ИСХОДНЫЕ ДАННЫЕ:
= = = = =
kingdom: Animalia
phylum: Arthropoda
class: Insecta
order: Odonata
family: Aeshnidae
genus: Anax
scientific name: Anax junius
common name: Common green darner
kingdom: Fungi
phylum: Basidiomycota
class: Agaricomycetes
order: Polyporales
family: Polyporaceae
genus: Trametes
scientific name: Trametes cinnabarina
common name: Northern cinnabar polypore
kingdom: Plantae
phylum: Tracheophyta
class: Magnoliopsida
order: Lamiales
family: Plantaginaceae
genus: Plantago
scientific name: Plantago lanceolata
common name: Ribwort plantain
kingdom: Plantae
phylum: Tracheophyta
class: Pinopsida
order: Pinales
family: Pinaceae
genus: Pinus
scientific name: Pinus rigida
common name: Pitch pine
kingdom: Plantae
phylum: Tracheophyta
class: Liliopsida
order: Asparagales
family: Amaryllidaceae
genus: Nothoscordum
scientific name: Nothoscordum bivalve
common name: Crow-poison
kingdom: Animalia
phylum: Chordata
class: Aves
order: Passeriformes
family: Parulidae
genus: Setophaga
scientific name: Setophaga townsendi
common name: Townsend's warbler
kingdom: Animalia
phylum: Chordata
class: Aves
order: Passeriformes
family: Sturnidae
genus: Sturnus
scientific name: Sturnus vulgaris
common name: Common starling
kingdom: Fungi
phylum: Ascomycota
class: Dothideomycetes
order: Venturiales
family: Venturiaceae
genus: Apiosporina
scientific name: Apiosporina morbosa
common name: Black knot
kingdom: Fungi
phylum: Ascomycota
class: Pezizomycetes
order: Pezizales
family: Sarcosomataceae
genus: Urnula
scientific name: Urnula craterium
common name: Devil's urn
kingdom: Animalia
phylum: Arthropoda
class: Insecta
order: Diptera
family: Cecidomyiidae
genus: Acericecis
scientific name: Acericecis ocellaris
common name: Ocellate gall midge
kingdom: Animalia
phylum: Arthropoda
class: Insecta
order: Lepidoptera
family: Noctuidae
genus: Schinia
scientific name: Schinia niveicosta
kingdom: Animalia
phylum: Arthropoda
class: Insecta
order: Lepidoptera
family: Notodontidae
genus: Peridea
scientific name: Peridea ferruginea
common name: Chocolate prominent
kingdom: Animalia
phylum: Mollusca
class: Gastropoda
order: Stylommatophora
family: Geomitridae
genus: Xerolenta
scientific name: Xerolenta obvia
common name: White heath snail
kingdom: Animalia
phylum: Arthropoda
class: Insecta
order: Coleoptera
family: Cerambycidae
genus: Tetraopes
= = = = =
Продублируйте эти строки без малейших изменений, охватив все пункты от первого до последнего.

ПОЛУЧЕННЫЙ РЕЗУЛЬТАТ:
kingdom: Animalia
phylum: Arthropoda
class: Insecta
order: Odonata
family: Aeshnidae
genus: Anax
scientific name: Anax junius
common name: Common green darner
kingdom: Fungi
phylum: Basidiomycota
class: Agaricomycetes
order: Polyporales
family: Polyporaceae
genus: Trametes
scientific name: Trametes cinnabarina
common name: Northern cinnabar polypore
kingdom: Plantae
phylum: Tracheophyta
class: Magnoliopsida
order: Lamiales
family: Plantaginaceae
genus: Plantago
scientific name: Plantago lanceolata
common name: Ribwort plantain
kingdom: Plantae
phylum: Tracheophyta
class: Pinopsida
order: Pinales
family: Pinaceae
genus: Pinus
scientific name: Pinus rigida
common name: Pitch pine
kingdom: Plantae
phylum: Tracheophyta
class: Liliopsida
order: Asparagales
family: Amaryllidaceae
genus: Nothoscordum
scientific name: Nothoscordum bivalve
common name: Crow-poison
kingdom: Animalia
phylum: Chordata
class: Aves
order: Passeriformes
family: Parulidae
genus: Setophaga
scientific name: Setophaga townsendi
common name: Townsend's warbler
kingdom: Animalia
phylum: Chordata
class: Aves
order: Passeriformes
family: Sturnidae
genus: Sturnus
scientific name: Sturnus vulgaris
common name: Common starling
kingdom: Fungi
phylum: Ascomycota
class: Dothideomycetes
order: Venturiales
family: Venturiaceae
genus: Apiosporina
scientific name: Apiosporina morbosa
common name: Black knot
kingdom: Fungi
phylum: Ascomycota
class: Pezizomycetes
order: Pezizales
family: Sarcosomataceae
genus: Urnula
scientific name: Urnula craterium
common name: Devil's urn
kingdom: Animalia
phylum: Arthropoda
class: Insecta
order: Diptera
family: Cecidomyiidae
genus: Acericecis
scientific name: Acericecis ocellaris
common name: Ocellate gall midge
kingdom: Animalia
phylum: Arthropoda
class: Insecta
order: Lepidoptera
family: Noctuidae
genus: Schinia
scientific name: Schinia niveicosta
kingdom: Animalia
phylum: Arthropoda
class: Insecta
order: Lepidoptera
family: Notodontidae
genus: Peridea
scientific name: Peridea ferruginea
common name: Chocolate prominent
kingdom: Animalia
phylum: Mollusca
class: Gastropoda
order: Stylommatophora
family: Geomitridae
genus: Xerolenta
scientific name: Xerolenta obvia
common name: White heath snail
kingdom: Animalia
phylum: Arthropoda
class: Insecta
order: Coleoptera
family: Cerambycidae
genus: Tetraopes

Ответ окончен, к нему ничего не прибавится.